(Plain-text document sources)
==============================
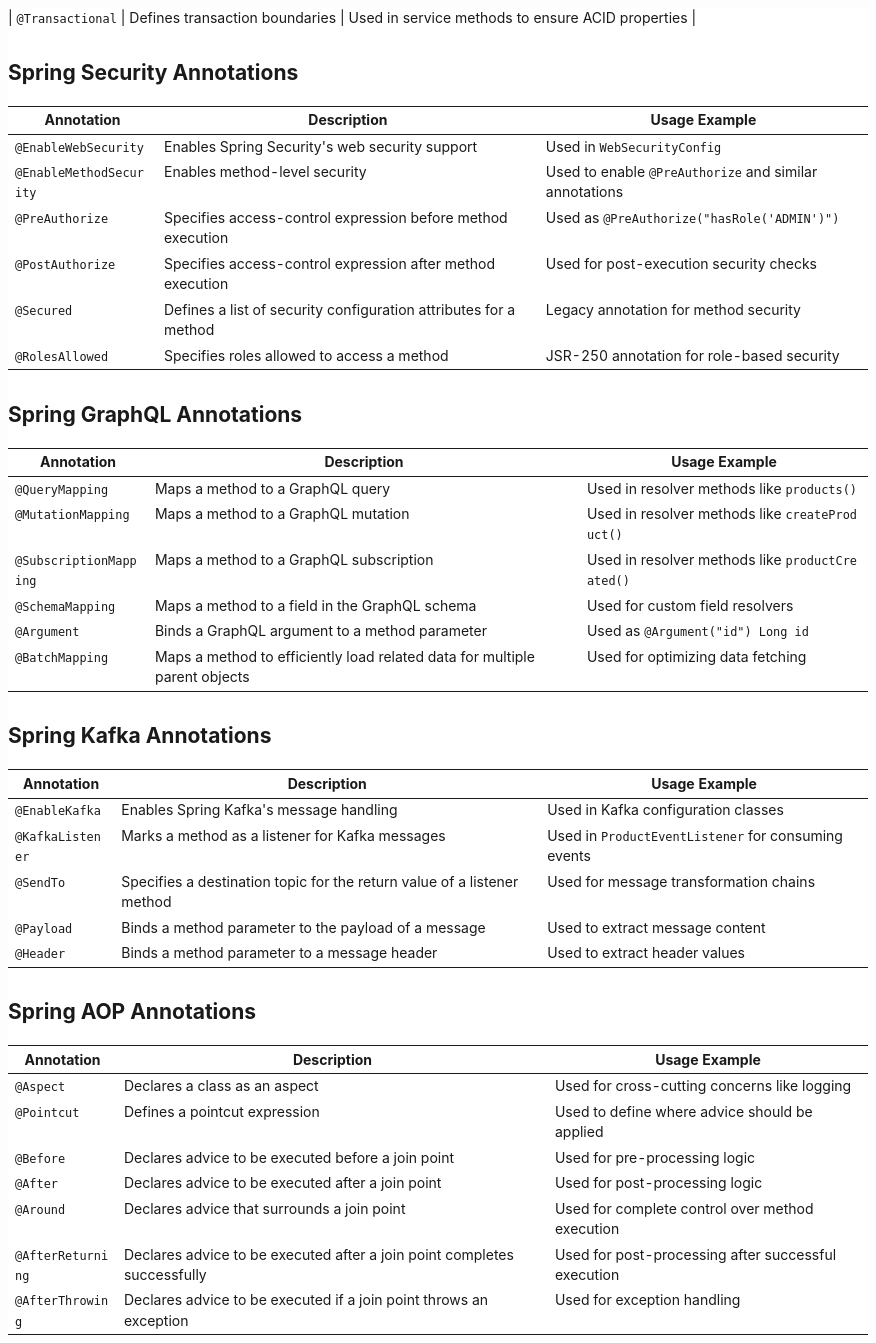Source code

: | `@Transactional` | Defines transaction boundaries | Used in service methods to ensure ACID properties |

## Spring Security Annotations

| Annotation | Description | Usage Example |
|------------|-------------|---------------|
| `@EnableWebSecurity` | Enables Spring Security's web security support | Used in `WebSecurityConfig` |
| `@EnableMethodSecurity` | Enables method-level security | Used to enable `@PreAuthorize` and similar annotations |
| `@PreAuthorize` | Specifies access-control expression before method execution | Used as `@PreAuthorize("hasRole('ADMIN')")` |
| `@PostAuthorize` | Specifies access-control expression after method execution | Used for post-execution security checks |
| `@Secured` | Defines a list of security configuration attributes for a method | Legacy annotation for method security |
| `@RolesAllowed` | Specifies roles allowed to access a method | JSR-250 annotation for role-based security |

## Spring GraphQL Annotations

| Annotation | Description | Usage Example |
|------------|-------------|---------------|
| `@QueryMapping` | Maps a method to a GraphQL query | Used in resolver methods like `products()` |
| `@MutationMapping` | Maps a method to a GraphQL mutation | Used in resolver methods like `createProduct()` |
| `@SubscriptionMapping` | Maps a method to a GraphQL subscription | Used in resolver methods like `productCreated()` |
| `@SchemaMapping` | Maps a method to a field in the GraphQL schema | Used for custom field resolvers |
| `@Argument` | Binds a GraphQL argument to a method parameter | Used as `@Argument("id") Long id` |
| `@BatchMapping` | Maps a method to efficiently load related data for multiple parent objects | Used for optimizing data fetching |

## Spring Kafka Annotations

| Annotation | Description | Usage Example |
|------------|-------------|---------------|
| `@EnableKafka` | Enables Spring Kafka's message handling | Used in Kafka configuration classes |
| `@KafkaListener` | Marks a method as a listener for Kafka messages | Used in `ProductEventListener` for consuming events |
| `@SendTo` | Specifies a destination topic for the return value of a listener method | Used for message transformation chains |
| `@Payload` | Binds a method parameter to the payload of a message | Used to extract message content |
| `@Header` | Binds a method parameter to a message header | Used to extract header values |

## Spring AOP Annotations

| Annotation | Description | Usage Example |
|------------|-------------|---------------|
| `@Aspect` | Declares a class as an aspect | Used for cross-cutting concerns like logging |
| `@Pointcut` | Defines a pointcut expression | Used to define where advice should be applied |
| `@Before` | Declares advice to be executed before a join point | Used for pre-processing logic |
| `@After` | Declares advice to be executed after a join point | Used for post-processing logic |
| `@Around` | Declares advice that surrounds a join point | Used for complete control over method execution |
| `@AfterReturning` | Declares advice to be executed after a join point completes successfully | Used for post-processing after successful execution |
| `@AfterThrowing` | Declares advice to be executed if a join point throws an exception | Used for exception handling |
==============================
Task directions: Nothing but the records, restated word for word and stripped of images, belongs in the answer.

Response:
Source code

: | `@Transactional` | Defines transaction boundaries | Used in service methods to ensure ACID properties |

## Spring Security Annotations

| Annotation | Description | Usage Example |
|------------|-------------|---------------|
| `@EnableWebSecurity` | Enables Spring Security's web security support | Used in `WebSecurityConfig` |
| `@EnableMethodSecurity` | Enables method-level security | Used to enable `@PreAuthorize` and similar annotations |
| `@PreAuthorize` | Specifies access-control expression before method execution | Used as `@PreAuthorize("hasRole('ADMIN')")` |
| `@PostAuthorize` | Specifies access-control expression after method execution | Used for post-execution security checks |
| `@Secured` | Defines a list of security configuration attributes for a method | Legacy annotation for method security |
| `@RolesAllowed` | Specifies roles allowed to access a method | JSR-250 annotation for role-based security |

## Spring GraphQL Annotations

| Annotation | Description | Usage Example |
|------------|-------------|---------------|
| `@QueryMapping` | Maps a method to a GraphQL query | Used in resolver methods like `products()` |
| `@MutationMapping` | Maps a method to a GraphQL mutation | Used in resolver methods like `createProduct()` |
| `@SubscriptionMapping` | Maps a method to a GraphQL subscription | Used in resolver methods like `productCreated()` |
| `@SchemaMapping` | Maps a method to a field in the GraphQL schema | Used for custom field resolvers |
| `@Argument` | Binds a GraphQL argument to a method parameter | Used as `@Argument("id") Long id` |
| `@BatchMapping` | Maps a method to efficiently load related data for multiple parent objects | Used for optimizing data fetching |

## Spring Kafka Annotations

| Annotation | Description | Usage Example |
|------------|-------------|---------------|
| `@EnableKafka` | Enables Spring Kafka's message handling | Used in Kafka configuration classes |
| `@KafkaListener` | Marks a method as a listener for Kafka messages | Used in `ProductEventListener` for consuming events |
| `@SendTo` | Specifies a destination topic for the return value of a listener method | Used for message transformation chains |
| `@Payload` | Binds a method parameter to the payload of a message | Used to extract message content |
| `@Header` | Binds a method parameter to a message header | Used to extract header values |

## Spring AOP Annotations

| Annotation | Description | Usage Example |
|------------|-------------|---------------|
| `@Aspect` | Declares a class as an aspect | Used for cross-cutting concerns like logging |
| `@Pointcut` | Defines a pointcut expression | Used to define where advice should be applied |
| `@Before` | Declares advice to be executed before a join point | Used for pre-processing logic |
| `@After` | Declares advice to be executed after a join point | Used for post-processing logic |
| `@Around` | Declares advice that surrounds a join point | Used for complete control over method execution |
| `@AfterReturning` | Declares advice to be executed after a join point completes successfully | Used for post-processing after successful execution |
| `@AfterThrowing` | Declares advice to be executed if a join point throws an exception | Used for exception handling |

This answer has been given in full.